A lockout is a work stoppage or denial of employment initiated by the management of a company during a labor dispute. In contrast to a strike, in which employees refuse to work, a lockout is initiated by employers or industry owners.

Lockouts are usually implemented by simply refusing to admit employees onto company premises, and may include changing locks or hiring security guards for the premises. Other implementations include a fine for showing up, or a simple refusal of clocking in on the time clock. For these reasons, lockouts are referred to as the antithesis of strikes.

In professional sports in the United States and Canada, the National Football League, Major League Baseball, the National Basketball Association, and the National Hockey League have all locked out players.

== Causes ==
A lockout is generally an attempt to enforce specific terms of employment upon a group of employees during a dispute. It is often used to convince unionized workers to accept new conditions, such as lower wages. If the union is asking for higher wages, better benefits, or maintaining benefits, a manager may use the threat of a lockout – or an actual lockout – to convince the union to relent.

== Examples ==
Far from all labour disputes involve lockouts (or strikes), but lockouts have been used on a large scale around the world during and after industrialization. Some of the lockout incidents are historically significant.

=== Ireland ===
The Dublin Lockout was a major industrial dispute between 20,000 workers and 300 employers in Dublin. The dispute lasted from 26 August 1913 to 18 January 1914, and is often viewed as the most severe and significant industrial dispute in the history of Ireland. Central to the dispute was the right to unionize.

=== United States ===
In the United States, under federal labor law, an employer may hire only temporary replacements during a lockout. In a strike, unless it is an unfair labor practice strike, an employer may legally hire permanent replacements. Also, in many US states, employees who are locked out are eligible to receive unemployment benefits, but they are not eligible for such benefits during a strike.

For the above reasons, many American employers have historically been reluctant to impose lockouts and instead try to provoke a strike. However, as American unions have increasingly begun to resort to slowdowns rather than strikes, lockouts have become a more common tactic of many employers.

In 1892, after several wage cuts and disputes with the employers at the Homestead Steel Mill in Homestead, Pennsylvania, the union called for a strike after the company stopped discussing its decisions with the union. Henry Clay Frick shut down the plant and locked out all workers, preventing them from entering the mill.

Lockouts have also occurred in professional sports, usually due to disputes between team owners and players concerning their league's collective bargaining agreement. Major League Baseball has seen four lockouts in modern history, including during the 1990 and 2021–22 offseasons. The National Basketball Association had four in the 1995 offseason, the 1996 offseason, and the 1998–99 and 2011–12 seasons. The National Hockey League endured lockouts in 1994–95, 2004–05 and 2012–13, with the 2004–05 lockout ultimately resulting in the entire season being canceled. Besides a player lockout in 2011, the National Football League had two involving referees in 2001 and 2012.

In September 2016, Long Island University became the first institution of higher education to use a lockout against its faculty members.

▶ [RECORDS PROVIDED]:
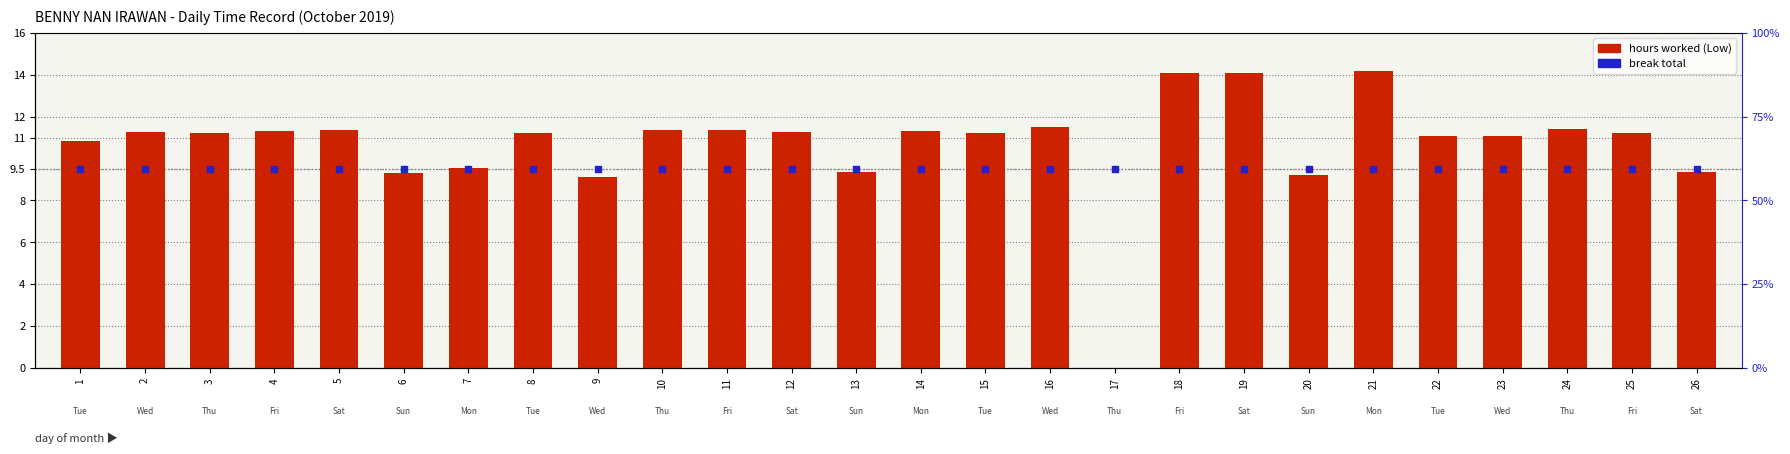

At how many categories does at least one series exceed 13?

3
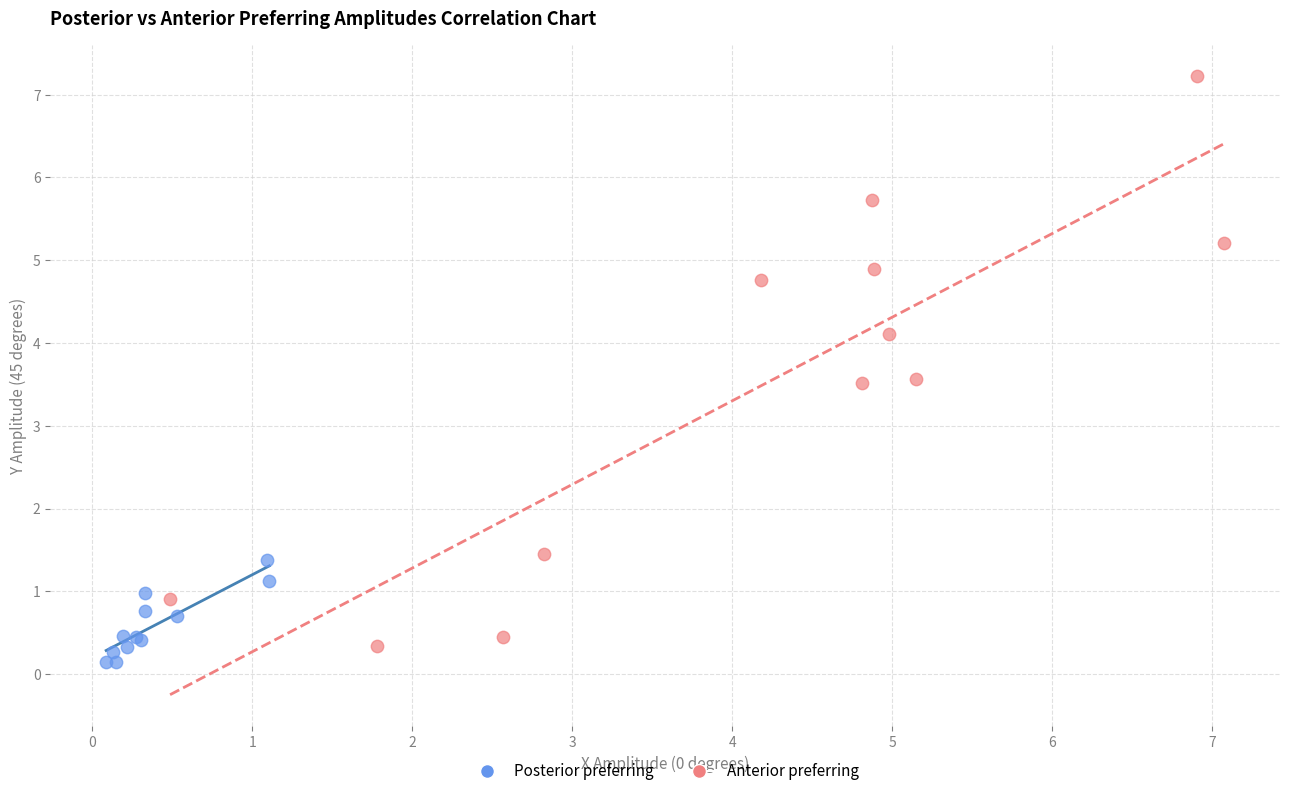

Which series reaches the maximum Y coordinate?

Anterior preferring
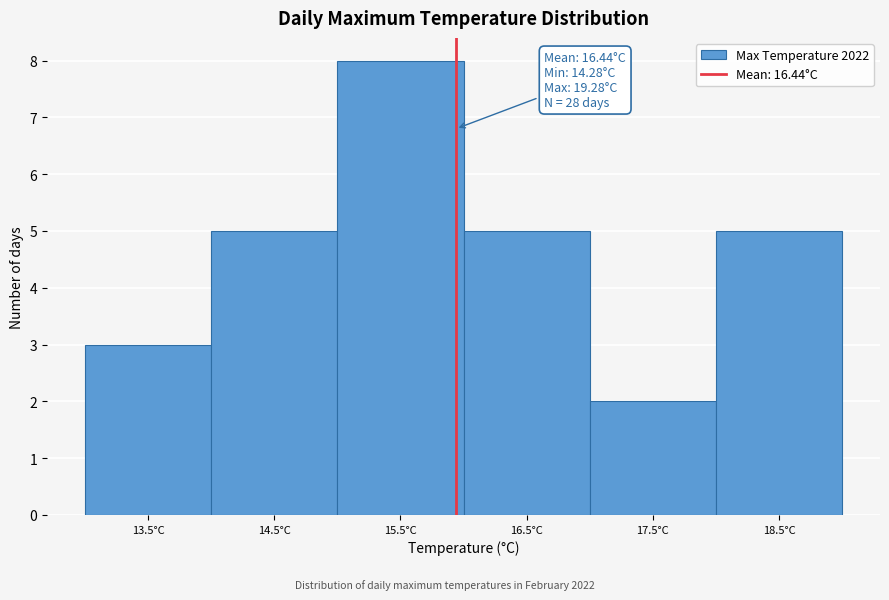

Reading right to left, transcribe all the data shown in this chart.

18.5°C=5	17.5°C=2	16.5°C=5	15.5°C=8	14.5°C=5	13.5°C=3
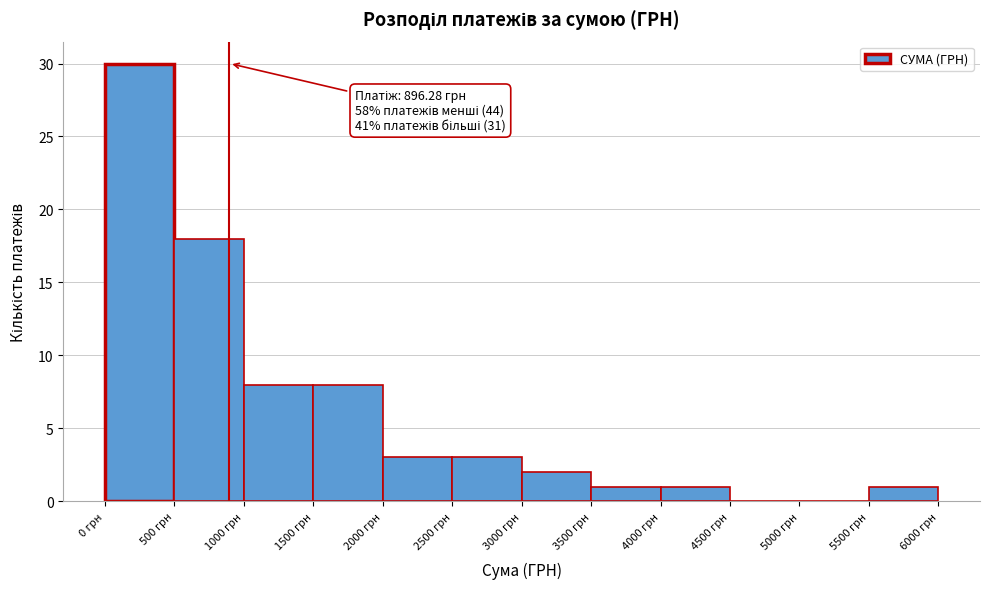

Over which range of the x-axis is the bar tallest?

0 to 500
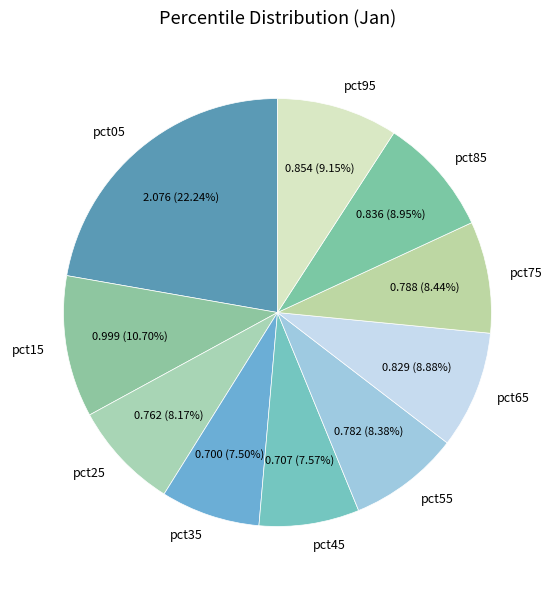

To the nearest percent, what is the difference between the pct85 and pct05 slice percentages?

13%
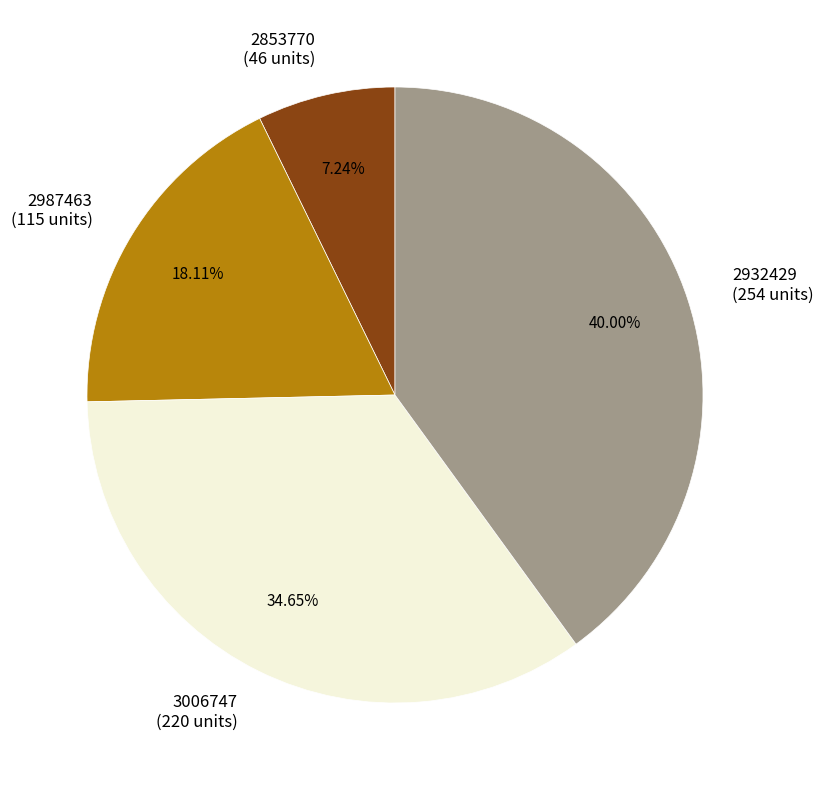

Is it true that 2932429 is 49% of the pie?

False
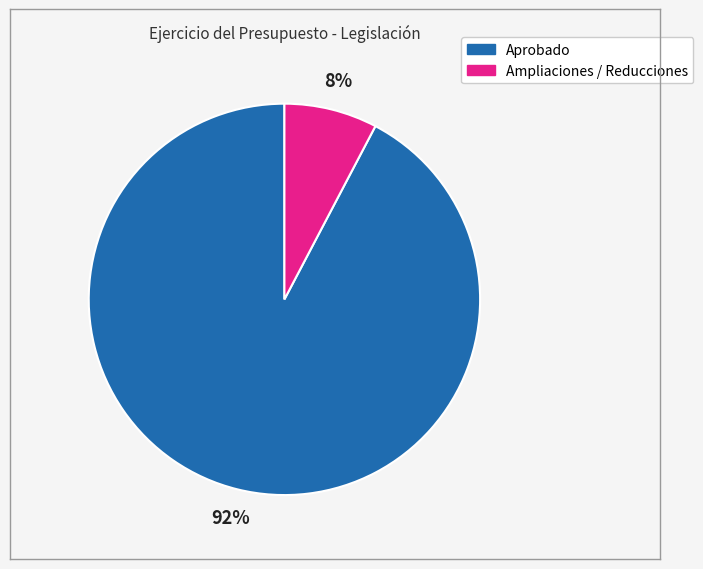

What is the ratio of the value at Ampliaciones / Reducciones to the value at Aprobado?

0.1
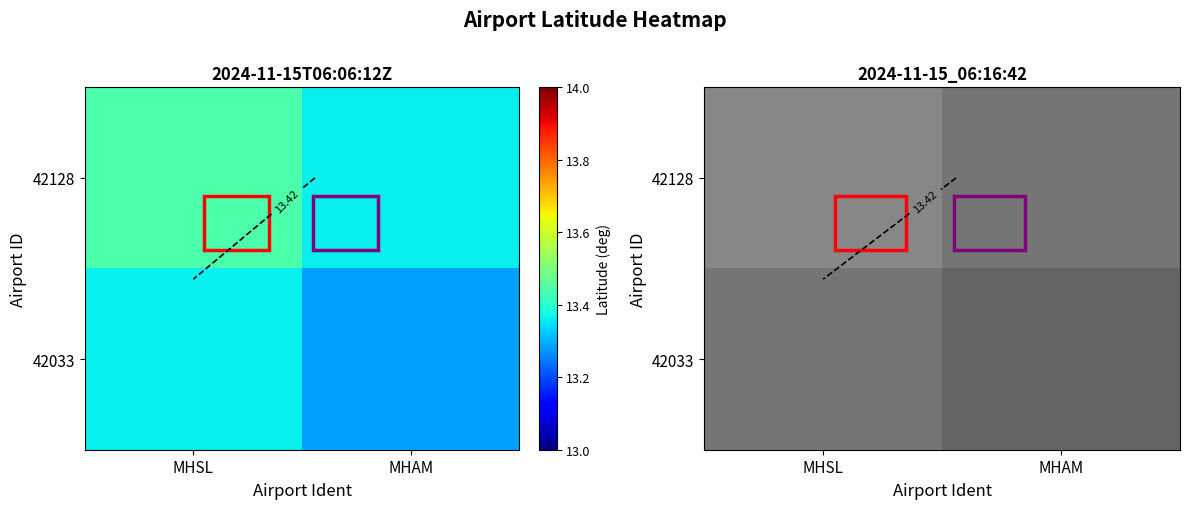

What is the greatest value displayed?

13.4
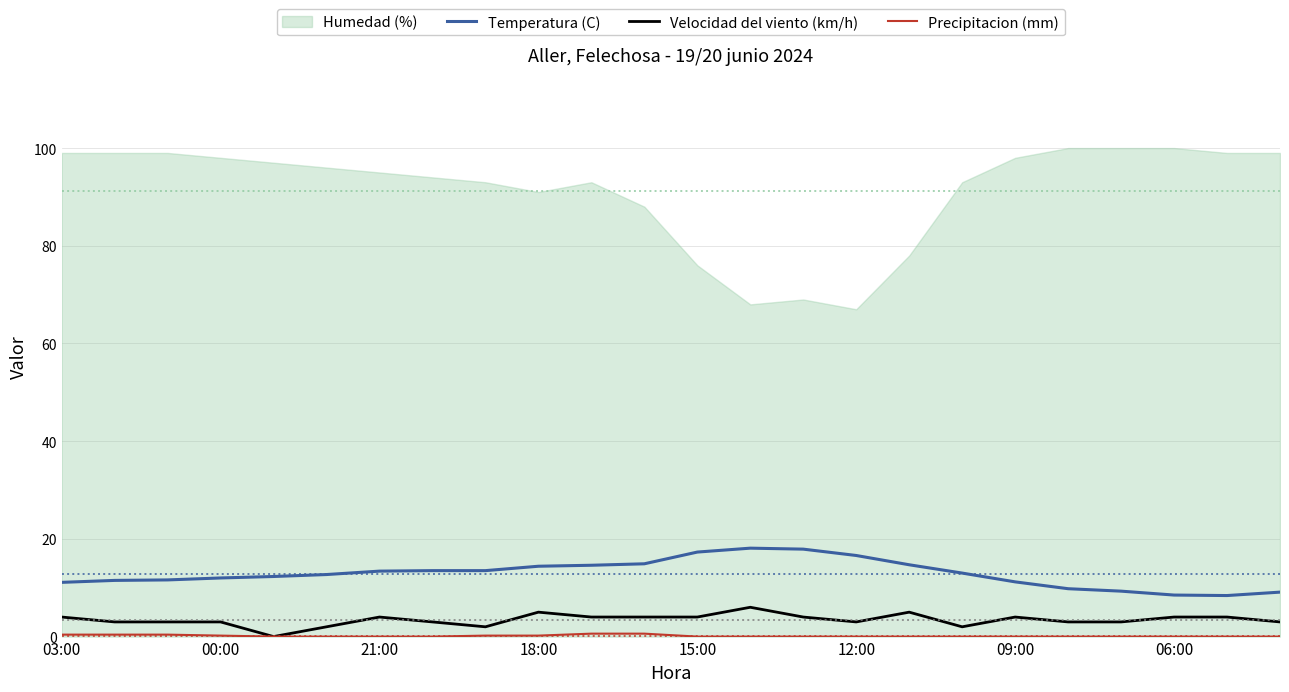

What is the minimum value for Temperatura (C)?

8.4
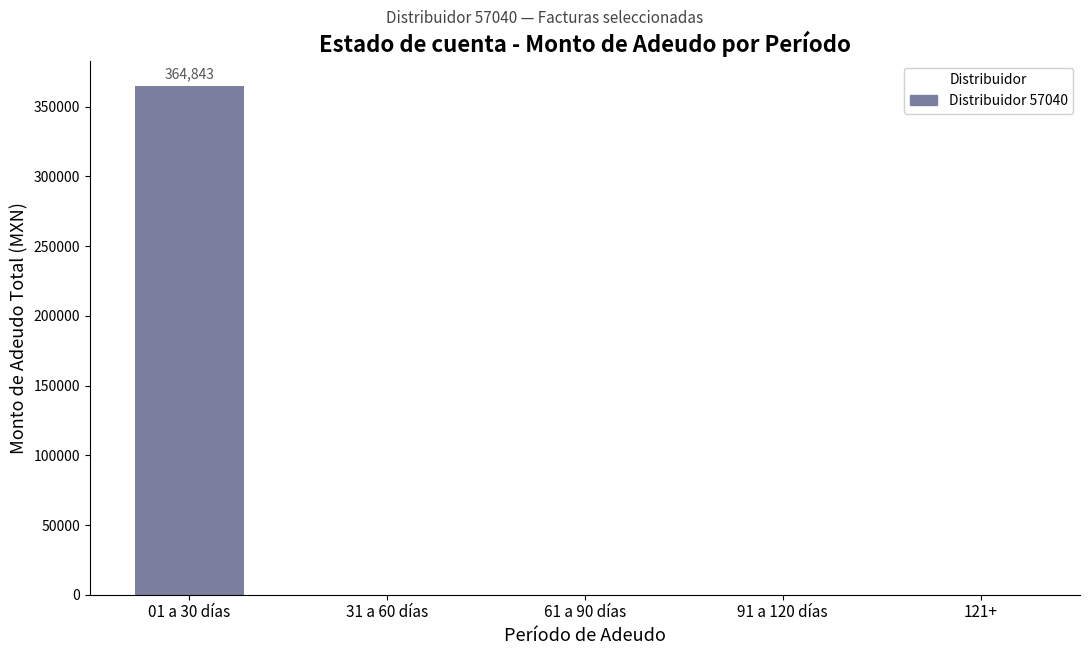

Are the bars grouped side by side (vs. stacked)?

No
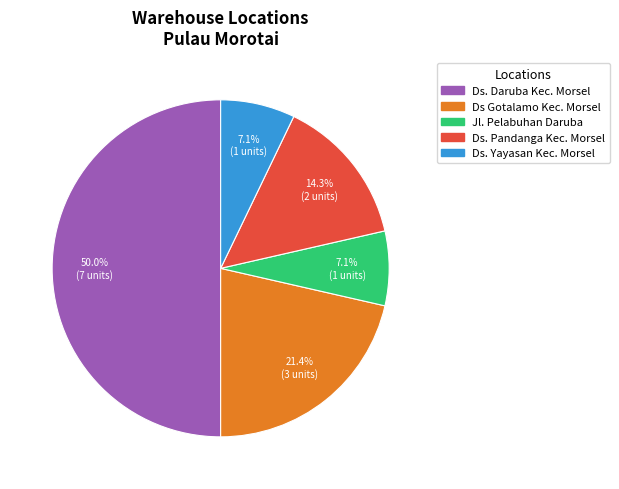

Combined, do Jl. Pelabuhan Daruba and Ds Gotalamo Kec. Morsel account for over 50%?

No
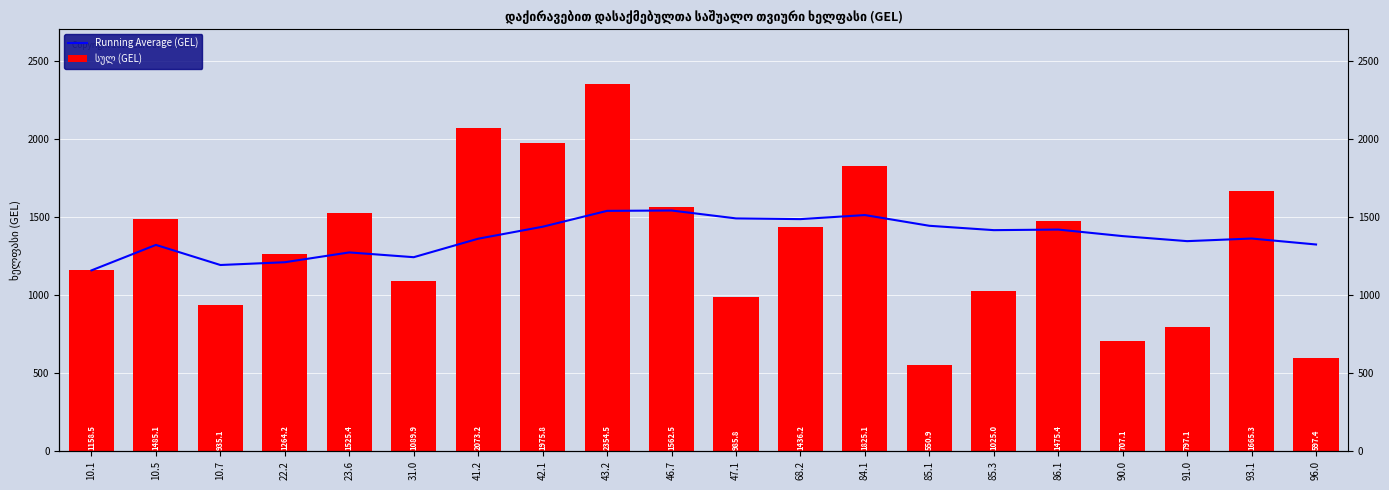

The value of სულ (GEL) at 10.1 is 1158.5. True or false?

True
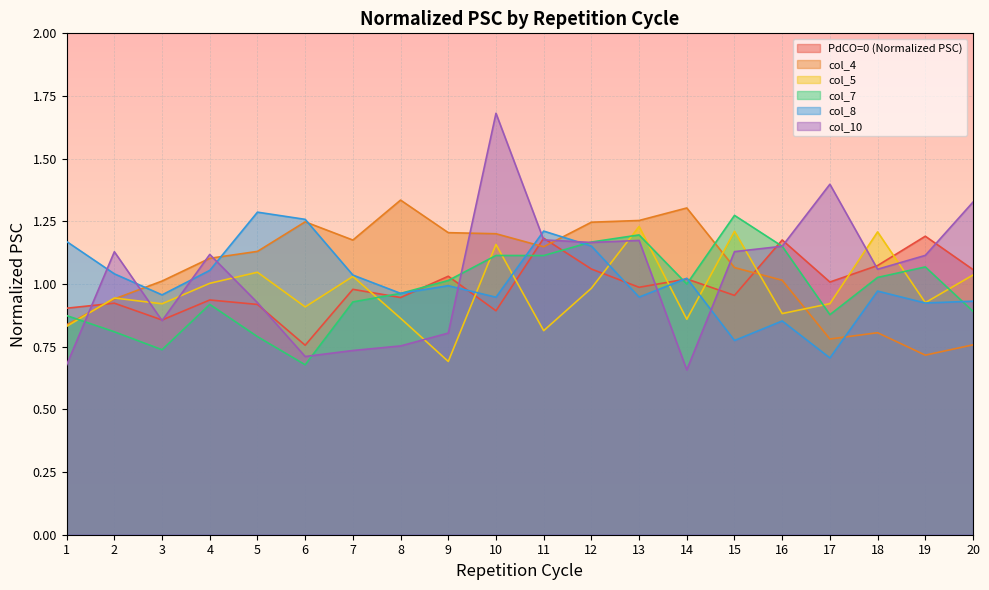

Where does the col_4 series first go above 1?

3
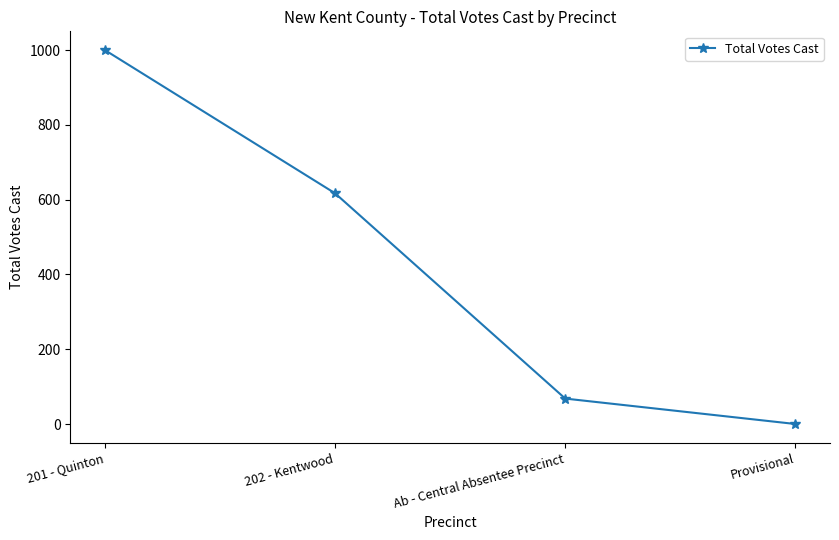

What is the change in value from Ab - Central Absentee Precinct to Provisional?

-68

▶ [TRY IT]: Pick up the article on labor lockouts after its last sentence and keep writing it.

▶ [SOLVED PROBLEM]:
=== Australia ===
On 8 April, 1998, stevedoring company Patrick Corporation sought to restructure its operations for productivity reasons. In an industrial watershed event, it sacked all its workers and imposed a lockout on wharves around Australia.

On 29 October 2011, Qantas declared a lockout of all domestic employees in the face of ongoing union industrial action. They cancelled all flights, grounding the entire fleet for several days.

=== Canada ===
On August 15, 2005, 5,500 employees of the Canadian Broadcasting Corporation, a Canadian public broadcaster were locked out by CEO Robert Rabinovitch in a dispute over future hiring practices. While services continued during the lockout, programming consisted mainly of repeats, with news coverage being provided by the BBC on TV and wire-service feeds on radio. The lock-out ended on October 11, 2005.

In August 2025, Dalhousie University in Halifax, Nova Scotia became the first U15 institution in Canada to initiate a lockout against Dalhousie Faculty Association (DFA), the university's faculty labour union, several days before the union was able to complete their vote on the university's final offer. The university claimed that they did not have the financial capacity to have their wages keep up with inflation; whereas the union claimed that the university favoured spending on infrastructure such as a new sports arena over paying their employees a fair wage.

=== Denmark ===
On 2 April 2013, the Danish Union of Teachers (Danmarks Lærerforening) and the National Union of Municipalities (Kommunernes Landsforening) declared a lockout for more than 60,000 primary school teachers across the country. Over 600,000 students were also affected by the lockout and could not go to school.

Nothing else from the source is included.